We've talked before about the "art" of model building. Unsurprisingly, there are many approaches to model building, but here is one strategy — consisting of seven steps — that is commonly used when building a regression model.

**The First Step**Decide on the type of model that is needed in order to achieve the goals of the study. In general, there are five reasons one might want to build a regression model. They are:

- For
**predictive**reasons — that is, the model will be used to predict the response variable from a chosen set of predictors. - For
**theoretical**reasons — that is, the researcher wants to estimate a model based on a known theoretical relationship between the response and predictors. - For
**control**purposes — that is, the model will be used to control a response variable by manipulating the values of the predictor variables. - For
**inferential**reasons — that is, the model will be used to explore the strength of the relationships between the response and the predictors. - For
**data summary**reasons — that is, the model will be used merely as a way to summarize a large set of data by a single equation.

- For
**The Second Step**Decide which predictor variables and response variable on which to collect the data. Collect the data.

**The Third Step**Explore the data. That is:

- On a univariate basis, check for outliers, gross data errors, and missing values.
- Study bivariate relationships to reveal other outliers, to suggest possible transformations, and to identify possible multicollinearities.

I can't possibly over-emphasize the importance of this step. There's not a data analyst out there who hasn't made the mistake of skipping this step and later regretting it when a data point was found in error, thereby nullifying hours of work.

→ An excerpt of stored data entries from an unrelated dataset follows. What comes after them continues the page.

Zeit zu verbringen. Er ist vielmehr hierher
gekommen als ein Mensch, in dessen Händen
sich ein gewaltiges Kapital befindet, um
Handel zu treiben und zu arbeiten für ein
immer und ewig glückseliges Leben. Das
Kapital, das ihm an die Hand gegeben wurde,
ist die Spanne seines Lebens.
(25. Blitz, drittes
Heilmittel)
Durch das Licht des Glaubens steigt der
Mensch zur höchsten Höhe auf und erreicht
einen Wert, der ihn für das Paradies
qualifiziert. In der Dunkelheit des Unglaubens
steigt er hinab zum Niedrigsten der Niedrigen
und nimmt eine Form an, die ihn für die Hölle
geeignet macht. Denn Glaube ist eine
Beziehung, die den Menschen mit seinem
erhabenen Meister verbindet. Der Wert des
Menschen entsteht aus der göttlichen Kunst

**The Fourth Step**Randomly divide the data into a training set and a validation set:

- The
**training set**, with at least 15-20 error degrees of freedom, is used to estimate the model. - The
**validation set**is used for cross-validation of the fitted model.

- The
**The Fifth Step**Using the training set, identify several candidate models:

- Use best subsets regression.
- Use stepwise regression, which of course only yields one model unless different alpha-to-remove and alpha-to-enter values are specified.

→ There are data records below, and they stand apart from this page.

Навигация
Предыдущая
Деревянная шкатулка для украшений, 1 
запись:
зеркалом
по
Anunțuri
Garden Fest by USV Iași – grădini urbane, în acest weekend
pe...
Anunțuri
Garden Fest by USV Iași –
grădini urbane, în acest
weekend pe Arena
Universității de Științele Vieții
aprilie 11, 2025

**The Sixth Step**Select and evaluate a few "good" models:

- Select the models based on the criteria we learned, as well as the number and nature of the predictors.
- Evaluate the selected models for violation of the model conditions.
- If none of the models provide a satisfactory fit, try something else, such as collecting more data, identifying different predictors, or formulating a different type of model.

**The Seventh (and final step)**Select the final model:

- Compare the competing models by cross-validating them against the validation data.
- The model with a smaller mean square prediction error (or larger cross-validation \(R^{2}\)) is a better predictive model.
- Consider residual plots, outliers, parsimony, relevance, and ease of measurement of predictors.

And, most of all, don't forget that there is not necessarily only

**one**good model for a given set of data. There might be a few equally satisfactory models.